▸ Task to carry out
Each line of the data below from the one holding "www.eric.ed.gov ERIC Custom" to the one holding "How does the", inclusive, is to be reproduced exactly; no other line belongs in the answer.

▸ Dataset excerpts

┄┄┄┄┄┄

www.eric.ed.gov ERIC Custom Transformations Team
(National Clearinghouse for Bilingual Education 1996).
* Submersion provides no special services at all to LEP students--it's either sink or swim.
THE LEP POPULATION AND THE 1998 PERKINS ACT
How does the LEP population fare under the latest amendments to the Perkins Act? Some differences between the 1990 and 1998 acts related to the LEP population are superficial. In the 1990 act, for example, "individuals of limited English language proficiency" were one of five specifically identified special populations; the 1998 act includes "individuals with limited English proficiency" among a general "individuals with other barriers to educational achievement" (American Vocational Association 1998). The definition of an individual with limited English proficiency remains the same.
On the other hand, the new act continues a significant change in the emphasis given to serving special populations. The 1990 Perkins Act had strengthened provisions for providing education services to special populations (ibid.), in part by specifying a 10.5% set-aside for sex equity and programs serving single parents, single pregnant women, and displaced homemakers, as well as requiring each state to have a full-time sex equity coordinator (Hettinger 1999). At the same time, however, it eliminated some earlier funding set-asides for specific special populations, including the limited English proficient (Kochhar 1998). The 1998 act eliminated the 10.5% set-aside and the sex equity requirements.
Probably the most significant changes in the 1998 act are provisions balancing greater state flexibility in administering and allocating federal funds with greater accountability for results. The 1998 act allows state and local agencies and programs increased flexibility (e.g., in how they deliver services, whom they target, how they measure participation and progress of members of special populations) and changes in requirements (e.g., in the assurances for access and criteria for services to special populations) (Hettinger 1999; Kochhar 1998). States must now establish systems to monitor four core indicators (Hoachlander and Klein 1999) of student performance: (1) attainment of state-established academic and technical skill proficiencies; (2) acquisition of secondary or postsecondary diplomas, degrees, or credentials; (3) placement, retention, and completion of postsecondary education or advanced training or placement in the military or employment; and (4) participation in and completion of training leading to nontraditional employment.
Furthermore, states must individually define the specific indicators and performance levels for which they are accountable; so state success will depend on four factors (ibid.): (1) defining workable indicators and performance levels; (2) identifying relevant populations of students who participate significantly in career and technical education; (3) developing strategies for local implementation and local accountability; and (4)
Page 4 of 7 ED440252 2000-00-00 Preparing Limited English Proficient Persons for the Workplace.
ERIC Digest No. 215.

┄┄┄┄┄┄

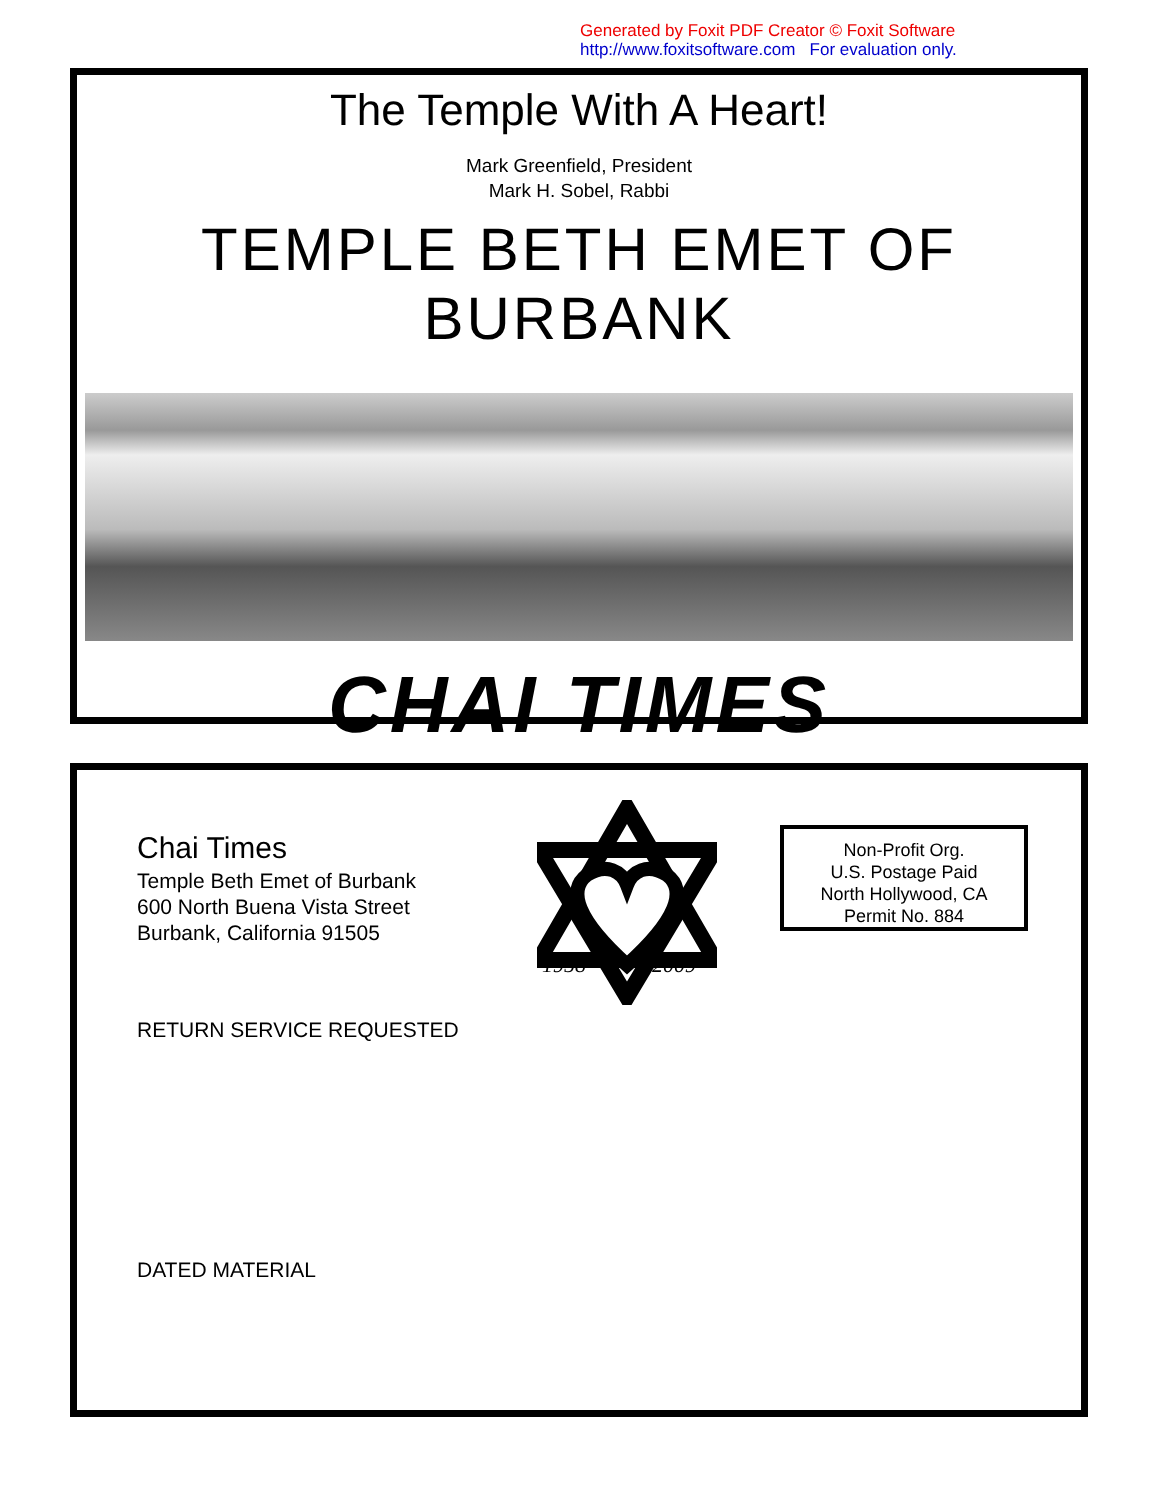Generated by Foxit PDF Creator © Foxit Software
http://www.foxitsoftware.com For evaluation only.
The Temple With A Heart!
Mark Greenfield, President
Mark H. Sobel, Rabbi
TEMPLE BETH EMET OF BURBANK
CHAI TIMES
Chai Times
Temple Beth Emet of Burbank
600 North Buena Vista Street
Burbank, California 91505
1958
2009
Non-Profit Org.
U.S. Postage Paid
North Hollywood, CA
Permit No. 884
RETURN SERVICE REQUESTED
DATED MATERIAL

┄┄┄┄┄┄

▸ Answer
www.eric.ed.gov ERIC Custom Transformations Team
(National Clearinghouse for Bilingual Education 1996).
* Submersion provides no special services at all to LEP students--it's either sink or swim.
THE LEP POPULATION AND THE 1998 PERKINS ACT
How does the LEP population fare under the latest amendments to the Perkins Act? Some differences between the 1990 and 1998 acts related to the LEP population are superficial. In the 1990 act, for example, "individuals of limited English language proficiency" were one of five specifically identified special populations; the 1998 act includes "individuals with limited English proficiency" among a general "individuals with other barriers to educational achievement" (American Vocational Association 1998). The definition of an individual with limited English proficiency remains the same.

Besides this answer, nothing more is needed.